## WORK REQUEST:
In the data below, find each line that contains the word "structure" and copy it.

BEGIN

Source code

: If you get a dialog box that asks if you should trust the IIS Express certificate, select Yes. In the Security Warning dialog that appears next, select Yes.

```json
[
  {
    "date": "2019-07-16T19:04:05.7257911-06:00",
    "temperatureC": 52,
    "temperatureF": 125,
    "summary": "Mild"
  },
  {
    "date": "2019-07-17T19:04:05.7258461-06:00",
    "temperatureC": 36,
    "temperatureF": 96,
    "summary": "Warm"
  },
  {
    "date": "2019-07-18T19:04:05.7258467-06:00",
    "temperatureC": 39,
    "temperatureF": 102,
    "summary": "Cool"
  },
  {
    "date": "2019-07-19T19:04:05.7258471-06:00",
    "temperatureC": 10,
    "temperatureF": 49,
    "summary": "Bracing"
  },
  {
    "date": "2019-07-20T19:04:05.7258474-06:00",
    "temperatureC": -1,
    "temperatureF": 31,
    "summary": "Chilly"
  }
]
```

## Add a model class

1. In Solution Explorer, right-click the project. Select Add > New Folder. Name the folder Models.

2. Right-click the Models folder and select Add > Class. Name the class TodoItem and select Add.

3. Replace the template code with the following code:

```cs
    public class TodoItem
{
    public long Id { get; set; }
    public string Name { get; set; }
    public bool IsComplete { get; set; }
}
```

END
BEGIN

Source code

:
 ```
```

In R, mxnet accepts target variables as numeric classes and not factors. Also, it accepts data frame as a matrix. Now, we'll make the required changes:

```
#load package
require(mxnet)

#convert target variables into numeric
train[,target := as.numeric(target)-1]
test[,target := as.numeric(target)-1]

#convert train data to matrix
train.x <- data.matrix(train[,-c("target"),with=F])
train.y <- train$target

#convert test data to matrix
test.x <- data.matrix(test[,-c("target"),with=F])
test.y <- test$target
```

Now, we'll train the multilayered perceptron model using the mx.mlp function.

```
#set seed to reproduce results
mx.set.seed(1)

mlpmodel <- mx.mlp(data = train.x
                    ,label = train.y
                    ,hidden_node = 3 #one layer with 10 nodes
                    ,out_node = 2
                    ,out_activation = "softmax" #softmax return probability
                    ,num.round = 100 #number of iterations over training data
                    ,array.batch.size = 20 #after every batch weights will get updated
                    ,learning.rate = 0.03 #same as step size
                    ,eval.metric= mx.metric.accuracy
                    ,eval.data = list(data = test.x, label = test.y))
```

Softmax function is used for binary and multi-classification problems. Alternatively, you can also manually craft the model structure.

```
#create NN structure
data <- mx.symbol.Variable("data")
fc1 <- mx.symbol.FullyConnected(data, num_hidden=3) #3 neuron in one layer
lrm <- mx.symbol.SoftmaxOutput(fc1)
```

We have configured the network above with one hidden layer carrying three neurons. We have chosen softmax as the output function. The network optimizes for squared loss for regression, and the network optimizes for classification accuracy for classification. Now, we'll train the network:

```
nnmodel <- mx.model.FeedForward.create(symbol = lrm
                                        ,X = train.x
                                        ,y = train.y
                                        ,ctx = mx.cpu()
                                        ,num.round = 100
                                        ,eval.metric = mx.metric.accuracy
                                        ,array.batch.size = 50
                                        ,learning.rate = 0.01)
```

END
BEGIN

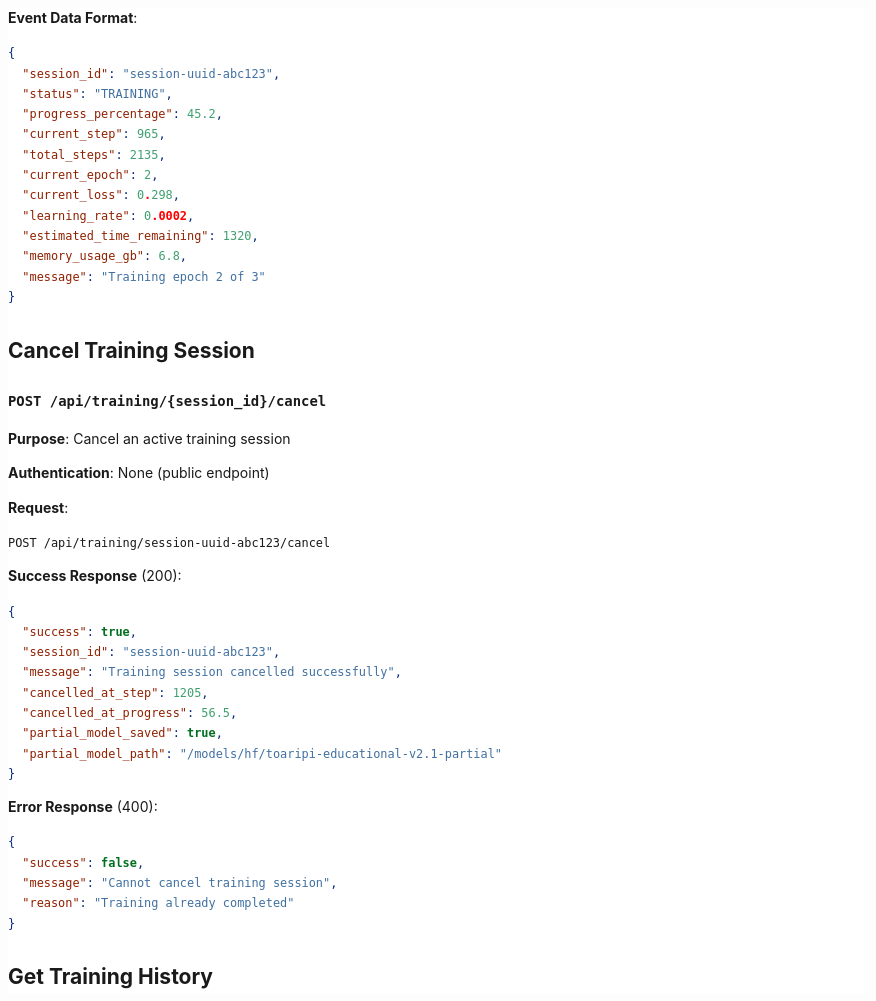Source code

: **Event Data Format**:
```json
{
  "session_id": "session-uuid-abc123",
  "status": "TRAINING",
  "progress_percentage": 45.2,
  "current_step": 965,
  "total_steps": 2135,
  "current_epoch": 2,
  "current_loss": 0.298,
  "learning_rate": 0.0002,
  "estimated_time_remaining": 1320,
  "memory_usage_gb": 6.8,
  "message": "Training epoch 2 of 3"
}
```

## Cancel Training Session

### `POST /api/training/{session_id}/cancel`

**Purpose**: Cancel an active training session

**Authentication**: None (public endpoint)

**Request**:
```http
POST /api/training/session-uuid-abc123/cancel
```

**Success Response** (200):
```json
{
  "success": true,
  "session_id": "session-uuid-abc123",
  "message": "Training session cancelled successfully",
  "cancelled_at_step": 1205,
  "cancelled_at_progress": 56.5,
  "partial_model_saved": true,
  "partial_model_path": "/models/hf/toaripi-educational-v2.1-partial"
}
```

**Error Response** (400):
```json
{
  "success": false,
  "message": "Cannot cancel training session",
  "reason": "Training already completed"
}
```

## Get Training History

END

## YOUR RESPONSE:
Softmax function is used for binary and multi-classification problems. Alternatively, you can also manually craft the model structure.
#create NN structure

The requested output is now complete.